Ghada Majadli, pesquisadora e analista de políticas do think tank Al-Shabaka, que se concentra na saúde e nos direitos humanos palestinos, disse que as postagens de Amos revelaram a crescente militarização do sistema de saúde de Israel.
“Os médicos estão se deslocando entre as clínicas e o campo de batalha, como se as funções médicas e militares fossem intercambiáveis”, disse Majadli ao MEE.
“Quando os profissionais médicos adotam a linguagem e as ferramentas da guerra, eles traem fundamentalmente os princípios éticos da medicina, que se concentram no cuidado, na neutralidade e na preservação da vida.”
Ela disse que o sistema de saúde de Israel canalizou recursos significativos em apoio à guerra em Gaza e não conseguiu se opor aos ataques a hospitais e à destruição da infraestrutura médica, ou à negação de alimentos e ajuda, o que levou a população à beira da fome.
As postagens de Amos foram feitas enquanto os palestinos em Gaza enfrentavam um novo ataque israelense que matou pelo menos 144 pessoas no domingo e já matou mais de 50 na segunda-feira.
O primeiro-ministro israelense Benjamin Netanyahu prometeu que Israel assumirá o “controle total” de Gaza, enquanto seu ministro das finanças de extrema direita, Bezalel Smotrich, disse na segunda-feira que Israel está “destruindo tudo o que resta” em Gaza.
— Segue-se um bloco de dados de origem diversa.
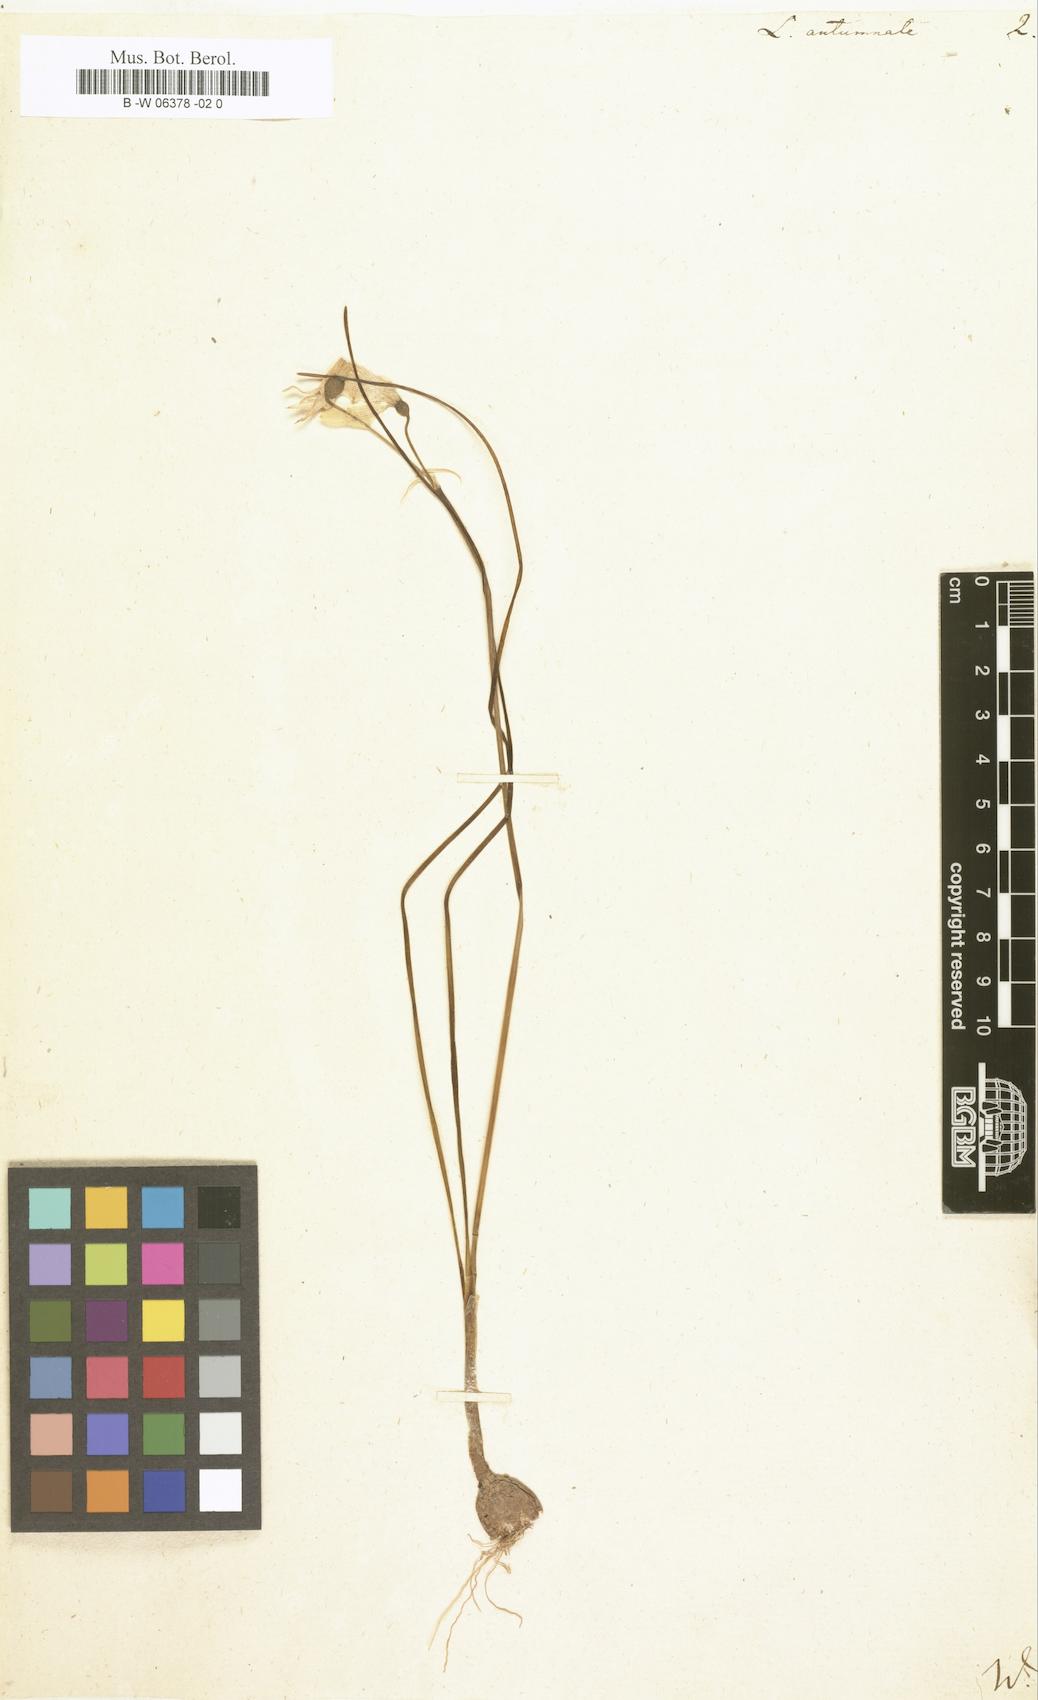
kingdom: Plantae
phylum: Tracheophyta
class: Liliopsida
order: Asparagales
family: Amaryllidaceae
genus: Leucojum
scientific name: Leucojum autumnale
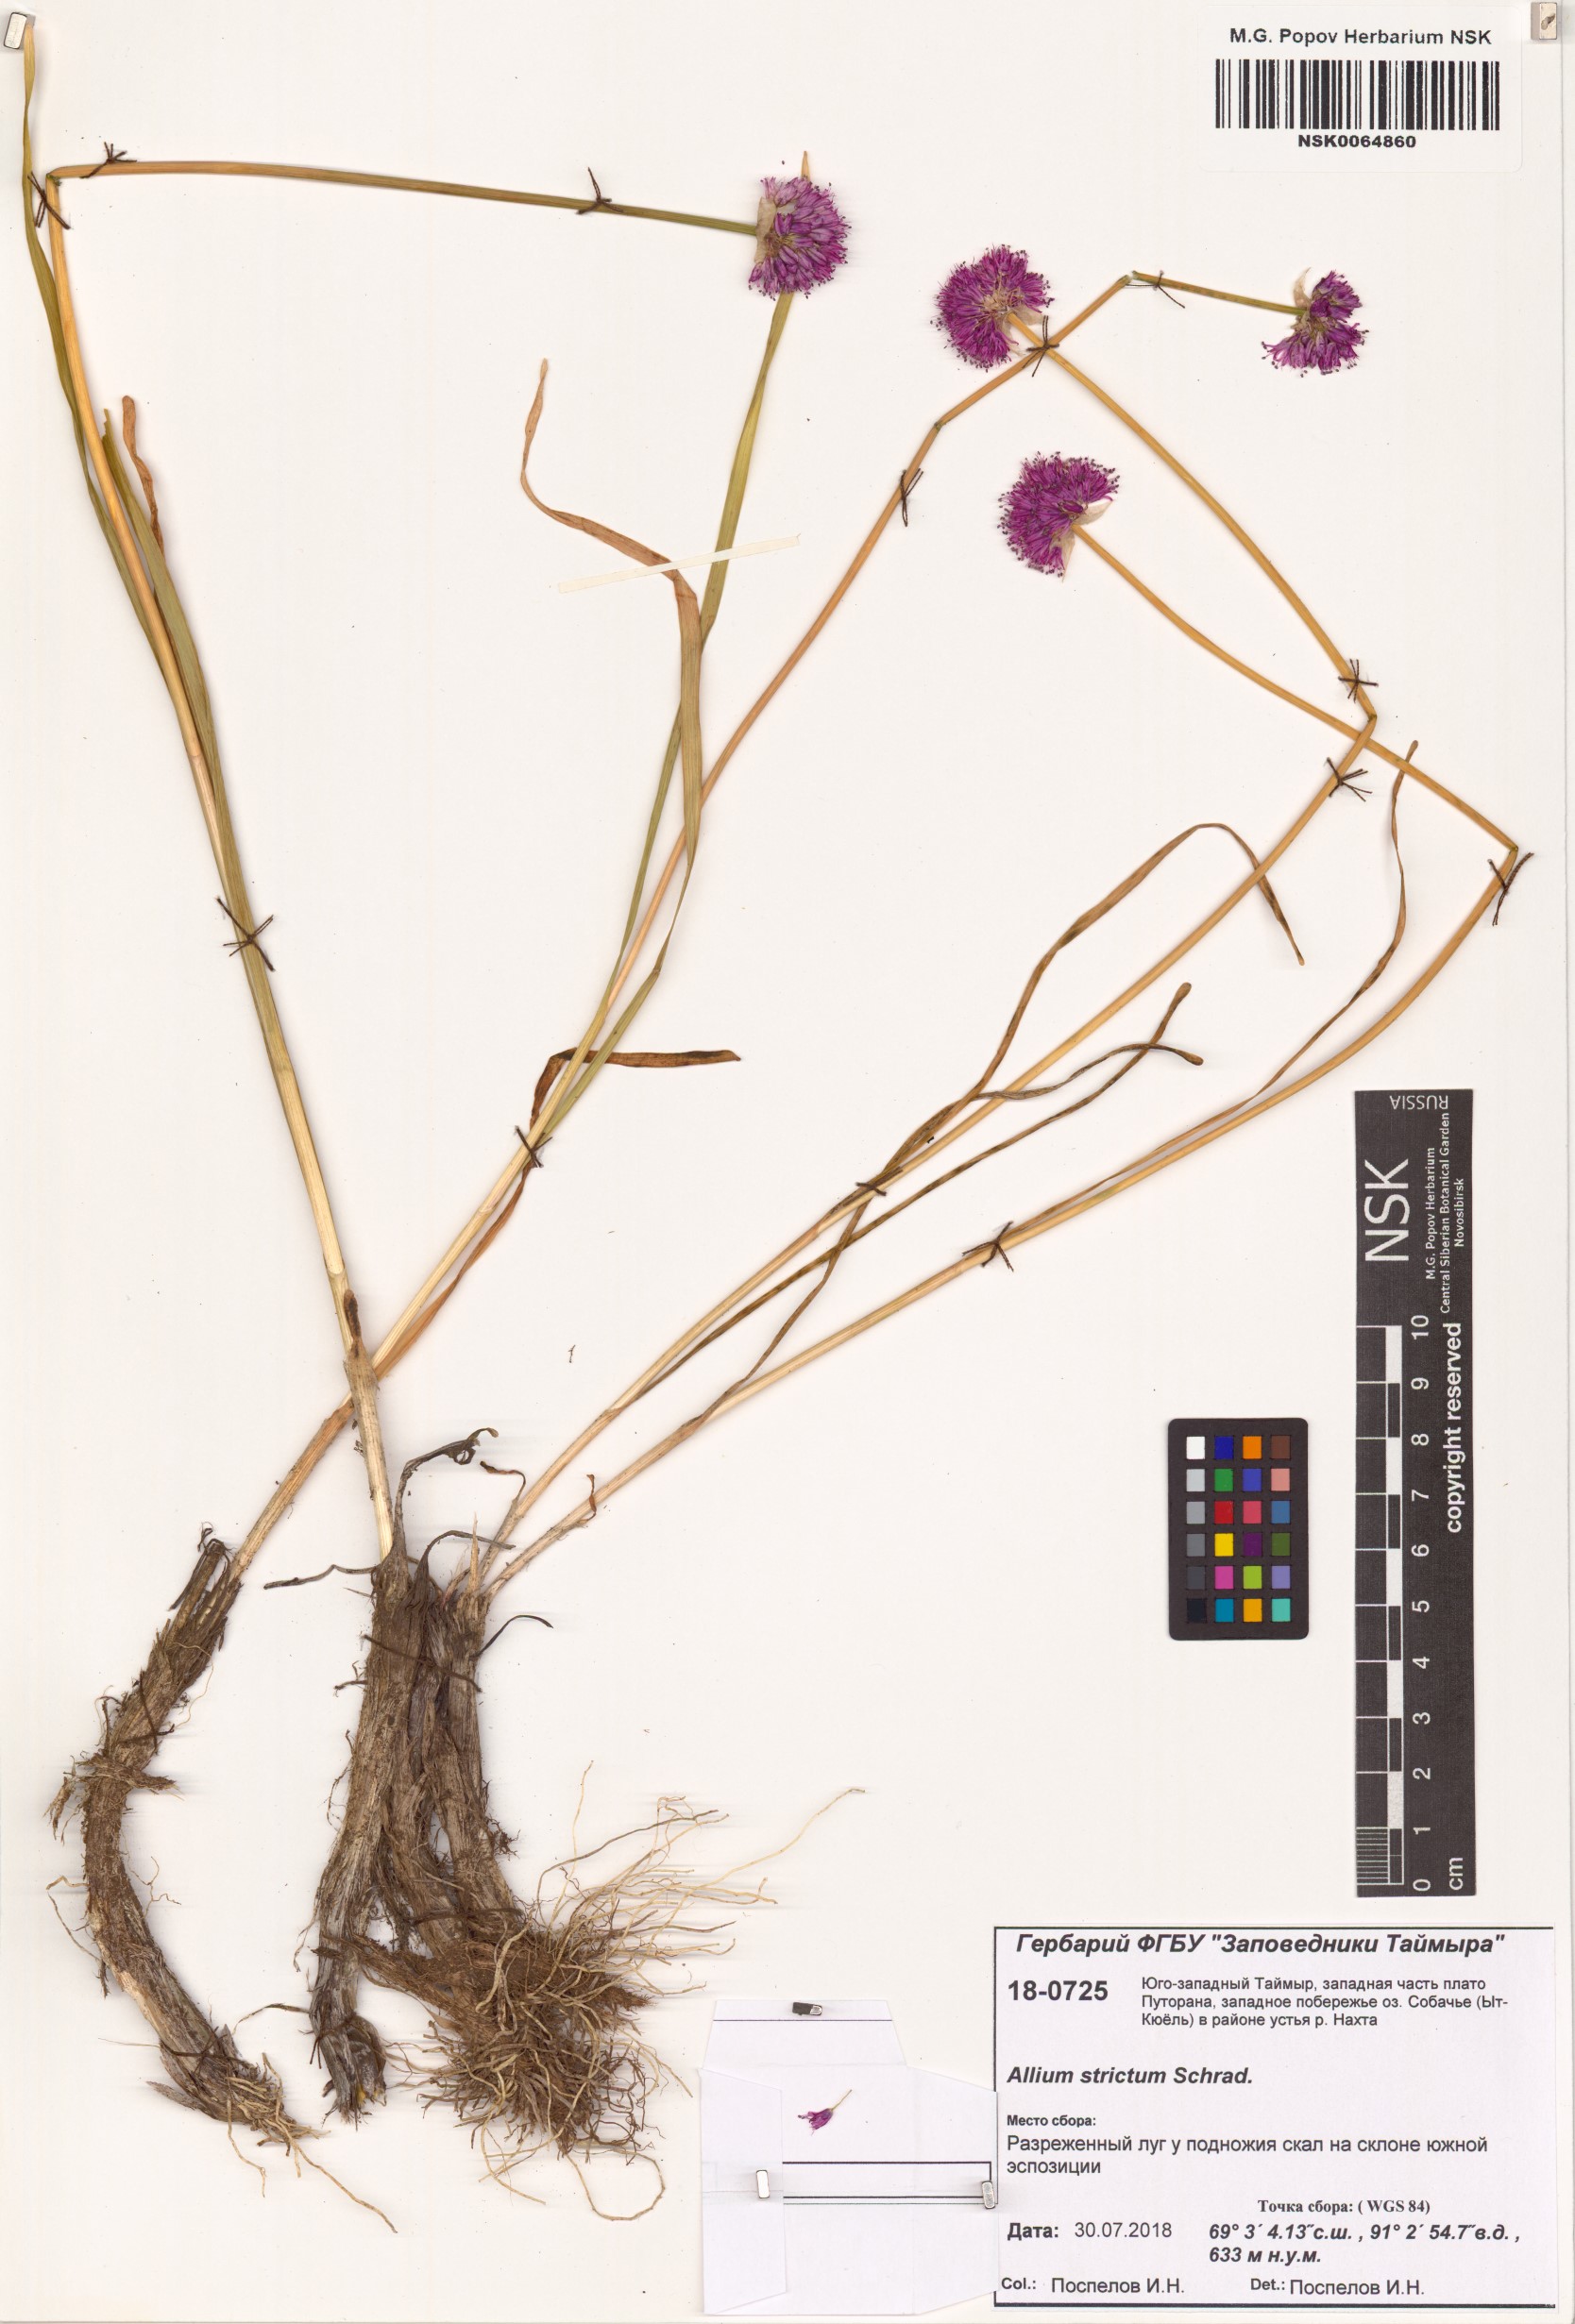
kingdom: Plantae
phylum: Tracheophyta
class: Liliopsida
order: Asparagales
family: Amaryllidaceae
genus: Allium
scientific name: Allium strictum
Smotrich disse: “Estamos conquistando, limpando e permanecendo em Gaza até que o Hamas seja destruído.”
Os ataques de Israel contra hospitais e outras infraestruturas de saúde foram amplamente condenados por organizações internacionais que tentam apoiar o atendimento médico aos palestinos em Gaza, onde mais de 52.000 pessoas foram mortas desde o início da guerra em outubro de 2023.
No domingo, o Ministério da Saúde palestino disse que todos os hospitais no norte de Gaza estão fora de operação e acusou Israel de sitiar o hospital indonésio em Beit Lahia.
No início deste mês, a instituição de caridade britânica Medical Aid for Palestinians disse que mais de 1.400 profissionais de saúde foram mortos em Gaza e acusou Israel de travar uma “guerra contra a assistência médica”.
Os comentários de Amos foram condenados na segunda-feira pela Associação Médica Israelense, que disse estar analisando uma série de reclamações.
“O Bureau de Ética condena veementemente os apelos para que médicos matem em nome da medicina e vê a necessidade de enfatizar que o papel do médico, em qualquer ambiente em que opere, é salvar vidas e curar pacientes”, afirmou em um comunicado.